Wood could see a slight hesitation in the soldier’s eyes. “Do you have a point you’d like to make?” Wood asked.
“No, sir.”
Wood slammed the door again and kicked the dog food bowl at Madeline’s bare feet. The soup, or whatever was in it, sloshed over the sides.
“What are you talking about?” she asked again, pulling at her restraints.
Wood smiled again. She was starting to remind him of the creatures he would capture as a kid, right before he would torture them or toss them against the barn—frantic and terrified. Kind of like her dad. It had taken only a single message to General Nixon to get him to betray President Ringgold. Thinking of that short conversation reminded him of how weak the general was.
Wood needed a man with the balls of a horse, not a pony.
“Yeah …” Wood said, squinting. “I really don’t think I’m going to keep your dad around, but I’ll have to see about you. We did make a deal.”
“Deal?”
Wood shrugged and told her the truth. “I told your dad I was going to feed you to a Variant unless he gave up Jan Ringgold and her allies.” He paused to watch her reaction and then added, “I still might if you don’t start acting like a lady.”
A gunshot rang out down the hall, distracting him. He unholstered his favorite gun—a 1911A1 with an ivory grip. It had been a gift from his brother, Zach, back in 1979, just seven years before the military switched to Beretta M9s as the standard-issue pistol. After checking the magazine, he palmed it back in and tapped twice on the door.
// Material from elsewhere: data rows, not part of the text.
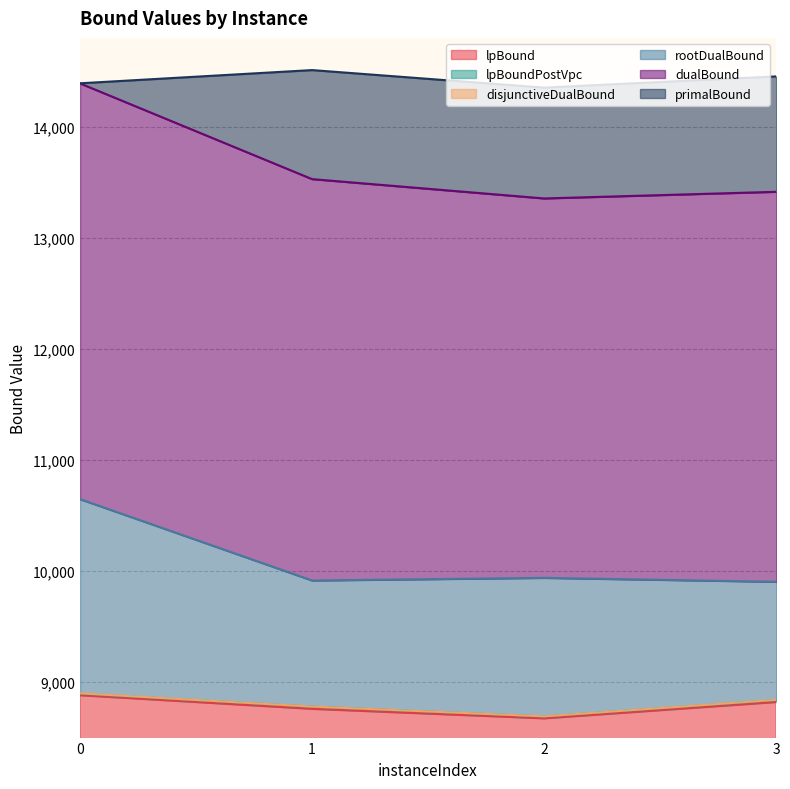

Reading left to right, extract all data points from this chart.

lpBound: 0=8877.0	1=8754.1	2=8668.5	3=8815.5
disjunctiveDualBound: 0=8894.3	1=8774.7	2=8686.7	3=8835.4
lpBoundPostVpc: 0=8891.0	1=8773.4	2=8685.1	3=8832.4
rootDualBound: 0=10644.2	1=9911.0	2=9934.7	3=9899.2
dualBound: 0=14392.0	1=13529.1	2=13355.0	3=13414.8
primalBound: 0=14393.0	1=14512.0	2=14354.0	3=14455.0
“What are you doing?” Madeline said.
“Going to finish these fuckers off. Be good while I’m gone, and I’ll think twice about giving you to the Variants outside the walls as a snack.” He winked at Madeline and left.
Kufman had his SCAR directed down the hallway. “Two men got past the defenses,” he said. “Better stay inside, sir.”
“Fuck that. If you guys can’t handle this shit, I will.” Wood pulled back the slide to chamber a .45 round. Then he directed Kufman to take point down the hallway.